• [WHAT YOU NEED TO DO] Please repeat the rows below word for word, leaving the pictures out of your answer.

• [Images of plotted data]
╔══

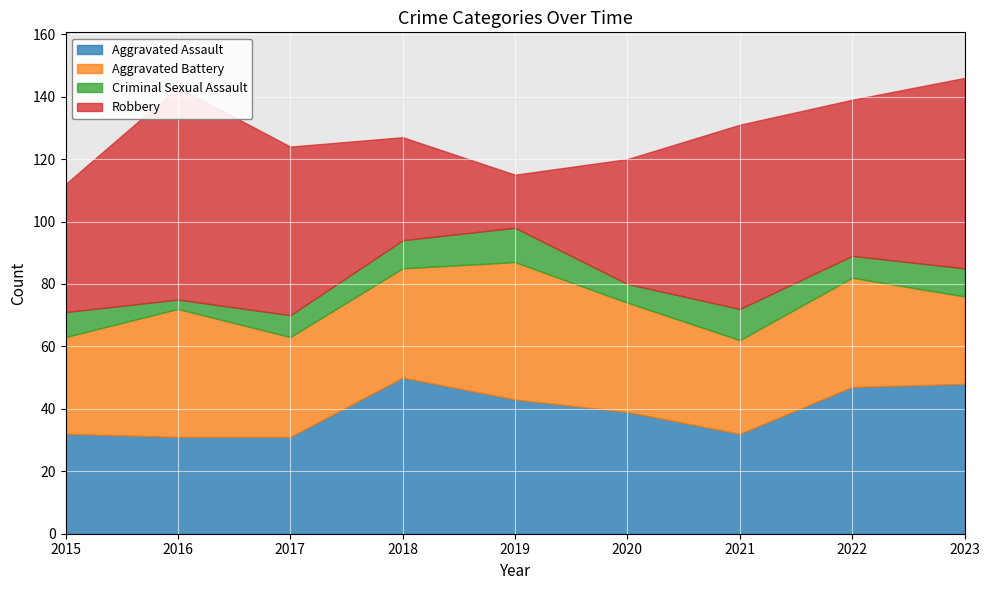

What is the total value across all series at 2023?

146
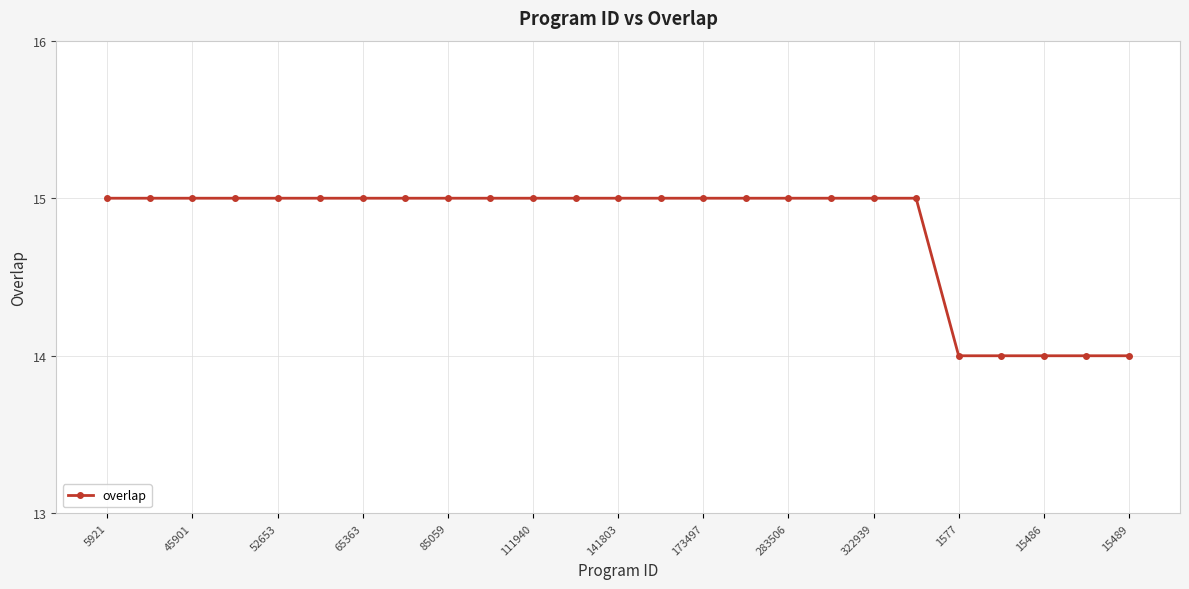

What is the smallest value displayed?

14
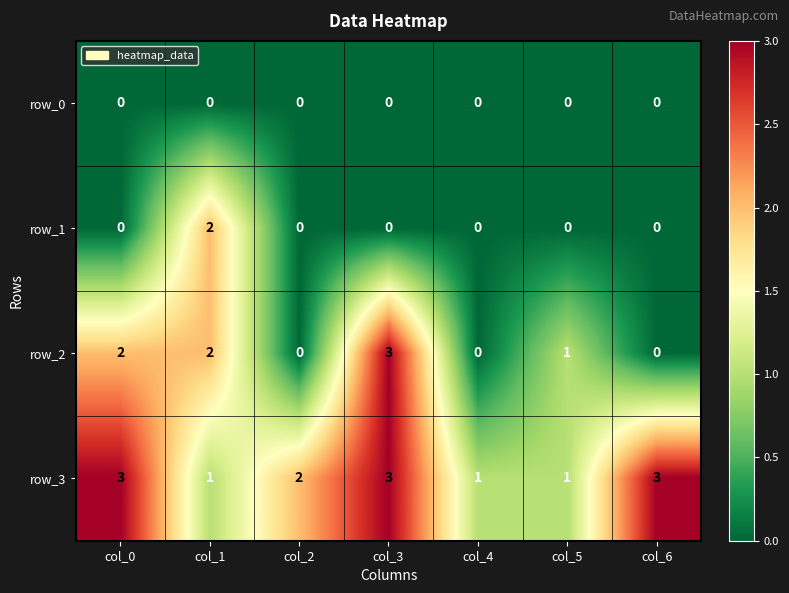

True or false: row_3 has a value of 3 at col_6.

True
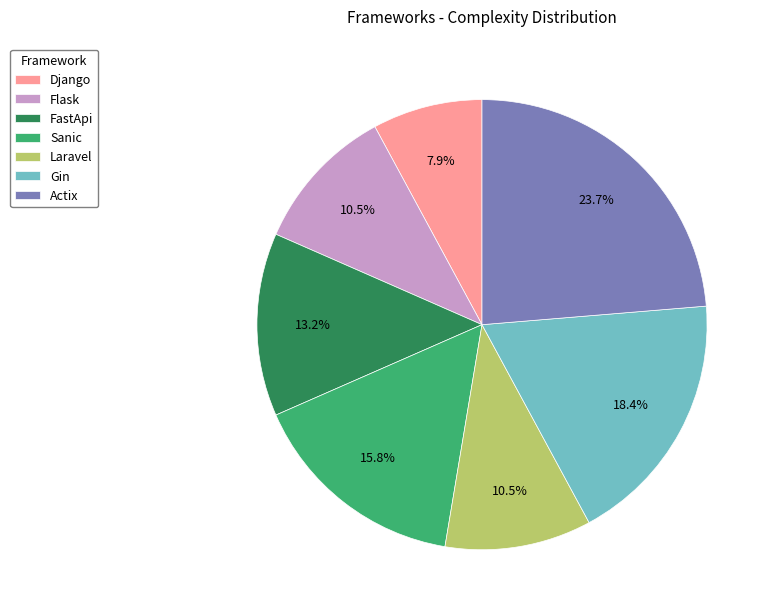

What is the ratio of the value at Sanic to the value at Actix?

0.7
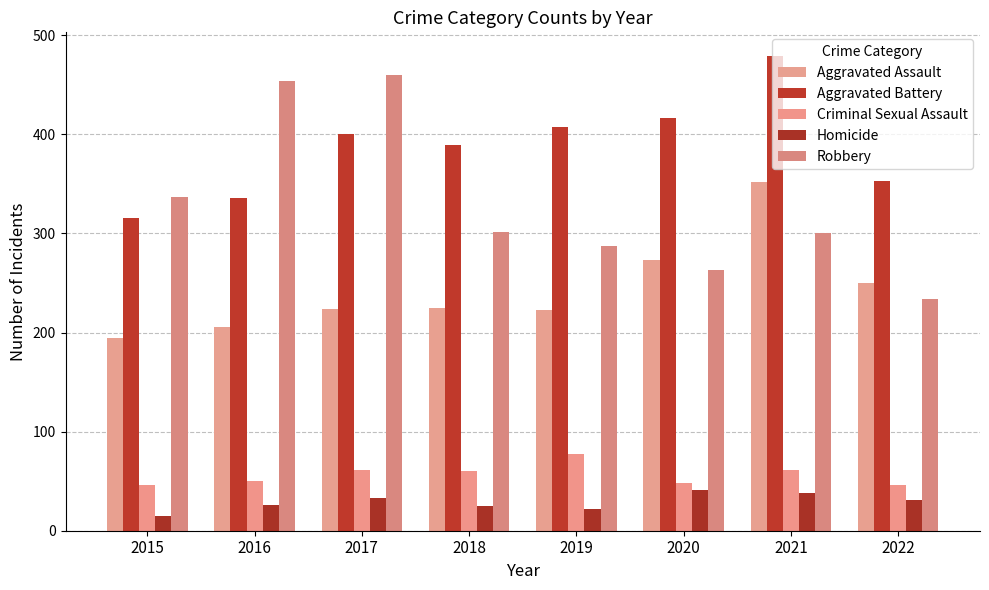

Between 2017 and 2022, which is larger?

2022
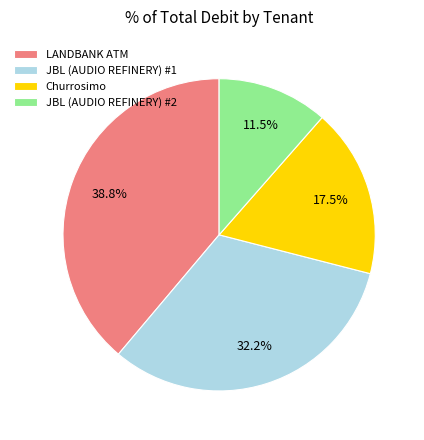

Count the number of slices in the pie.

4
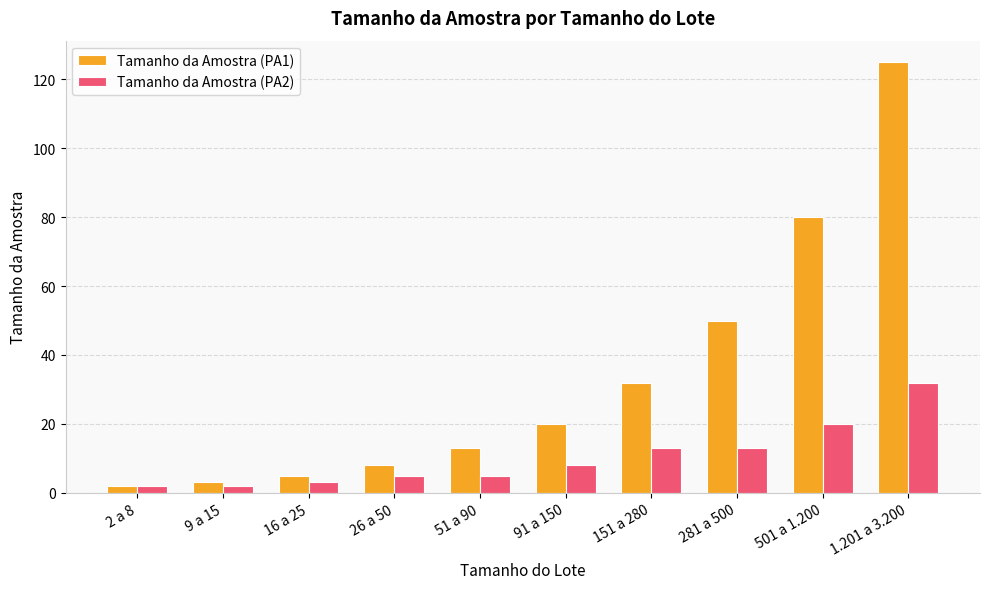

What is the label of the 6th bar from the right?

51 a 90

╚══

• [RESPONSE TO THIS TASK]
What is the total value across all series at 2023?

146

What is the smallest value displayed?

14

True or false: row_3 has a value of 3 at col_6.

True

What is the ratio of the value at Sanic to the value at Actix?

0.7

Between 2017 and 2022, which is larger?

2022

Count the number of slices in the pie.

4

What is the label of the 6th bar from the right?

51 a 90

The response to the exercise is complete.